Антон Павлович Чехов в школе - страница 52



Надю стало мутить не только от традиционной пошлости готовящегося семейного гнездышка – сама жизнь опостылела невесте. Из монолога, обращенного к Саше: «Не могу… – проговорила она. – Как я могла жить здесь раньше, не понимаю, не постигаю! Жениха я презираю, себя презираю, презираю всю эту праздную, бессмысленную жизнь…» ‹…› «Эта жизнь опостылела мне, – продолжала Надя, – я не вынесу здесь и одного дня. Завтра же я уеду отсюда. Возьмите меня с собой, Бога ради!»

Характерно, что Саша в свой последний приезд ничего не сказал Наде нового (заметим, и не скажет!), но ей уже кажется, что только разрыв с прошлым и отъезд из дома откроют перед ней «нечто новое и широкое, чего она раньше не знала, и уже она смотрела на него ‹Сашу›, полная ожиданий, готовая на все, хотя бы на смерть». Неожиданная даже для радикально настроенной Надежды добавка, не правда ли? Так захотела жить, что просто смерть!

Никто из родных ее в этом, конечно, не поддерживает. Мать защищается от взбунтовавшейся дочери штампами типа: «Милые бранятся – только тешатся»; банальностями вроде: «Давно ли ты была ребенком, девочкой, а теперь уже невеста. В природе постоянный обмен веществ. И не заметишь, как сама станешь матерью и старухой, и будет у тебя такая же строптивая дочка, как у меня». В конце концов у нее самой вырывается то, что пытается ей втолковать дочь: «Я жить хочу! Жить! ‹…› Дайте же мне свободу! Я еще молода, я жить хочу, а вы из меня старуху сделали!..»

Вот такой чеховский диалог – каждый о своем и

по-своему, и никто другого не слышит.

Надино исступленное «Я жить хочу!» побеждает. И она устремляется в «громадное, широкое будущее», поступает-таки по-своему и, бросая все, начинает новую жизнь: едет в столицу учиться, становится свободной и самостоятельной.

Что же принесла ей свобода? Чем обернулся тот холодок восторга, который охватывал ее от одного только предвкушения новой жизни? А холодок обернулся холодом.

Она еще больше отдаляется от всех, включая Сашу, который спустя год уже не кажется ей «таким новым, интеллигентным, интересным, каким был в прошлом году». Вообще она обрела какой-то новый взгляд – со стороны и сверху одновременно.
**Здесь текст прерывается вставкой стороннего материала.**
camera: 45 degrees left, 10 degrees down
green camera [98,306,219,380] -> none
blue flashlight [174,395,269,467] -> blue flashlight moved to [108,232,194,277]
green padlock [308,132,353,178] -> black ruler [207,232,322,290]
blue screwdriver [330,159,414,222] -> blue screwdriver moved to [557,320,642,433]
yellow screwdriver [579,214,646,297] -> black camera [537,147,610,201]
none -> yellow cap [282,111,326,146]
Этим «надмирным» взором Надя спокойно фиксирует: да, она безнадежно разломала жизнь своих близких, теперь и для них «прошлое потеряно навсегда и бесповоротно: нет уже ни положения в обществе, ни прежней чести, ни права приглашать к себе в гости… а Надино своеволие заплачено дорогой ценой: мать и бабушка несчастны. Они теперь долго, молча плачут. На улицу совестятся выходить: как при встрече посмотреть в глаза Андрею Андреевичу и его отцу-священнику?» Чувствуют они себя просто преступницами: «…Так бывает, когда среди легкой, беззаботной жизни вдруг нагрянет ночью полиция, сделает обыск, и хозяин дома, окажется, растратил, подделал, – и прощай тогда навеки легкая, беззаботная жизнь!»
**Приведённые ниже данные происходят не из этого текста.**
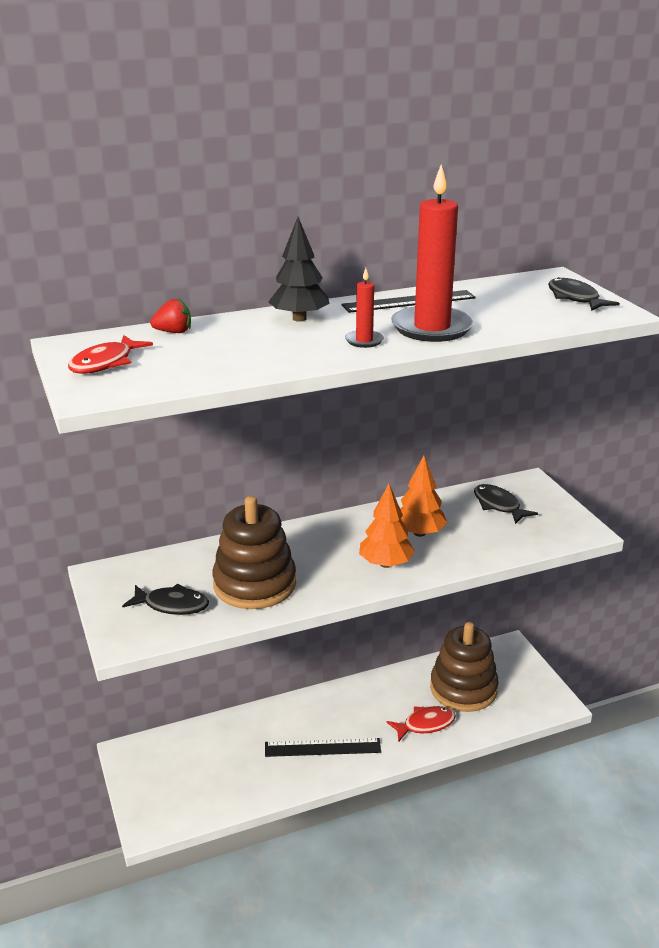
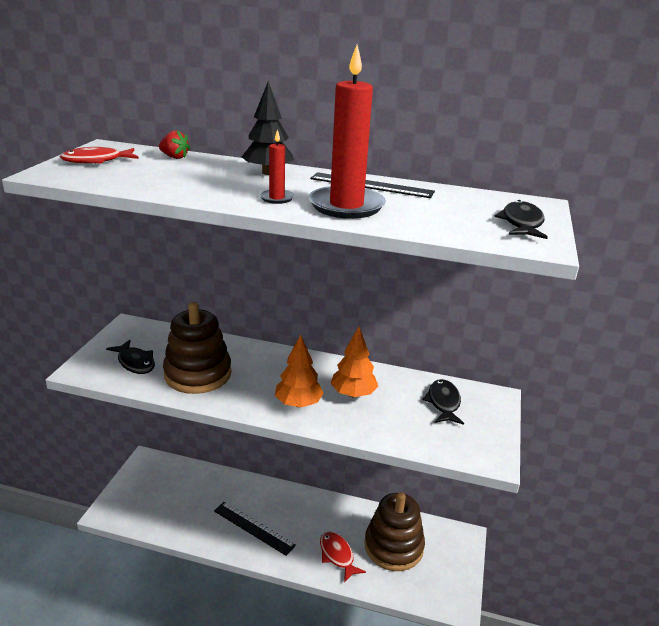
camera: 35 degrees right, 0 degrees up
red fish [387,706,456,741] -> red fish turned 135 degrees counterclockwise [320,532,366,583]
«Новую» Надю это, однако, не трогает и не беспокоит. Она хладнокровно гуляет по городу и невозмутимо замечает: город отжил свое и «только ждет не то конца, не то начала чего-то молодого, свежего».

Бабушкин дом тоже состарился, просел, подернулся пылью. Остается только мечтать о том времени, когда «от этого дома не останется ни следа и о нем забудут, никто не будет помнить». Вычеркнут его из памяти, как, по сути, вычеркнула его Надя, назвав родной дом «этим».

Приметой «новой» Надежды является почти полное отсутствие чувств. Даже к своему духовному наставнику Саше. Мысли о нем «уже не волновали ее», хотя не нужно было обладать особой прозорливостью, чтобы понять: Саша, тяжело больной, нуждается в заботе. Приметы его угасания могли не броситься в глаза только слепому: «Видно было, что он очень болен и едва ли проживет долго». Но даже «самый близкий, самый родной человек» вызывает у Надежды ощущение пройденного этапа: «…от Саши, от его слов, от улыбки и от всей его фигуры веяло чем-то отжитым, старомодным, давно спетым и, быть может, уже ушедшим в могилу». Известие о его смерти Надя восприняла так же, как и новость об испорченной жизни родных, – холодно и спокойно. Со стороны и сверху.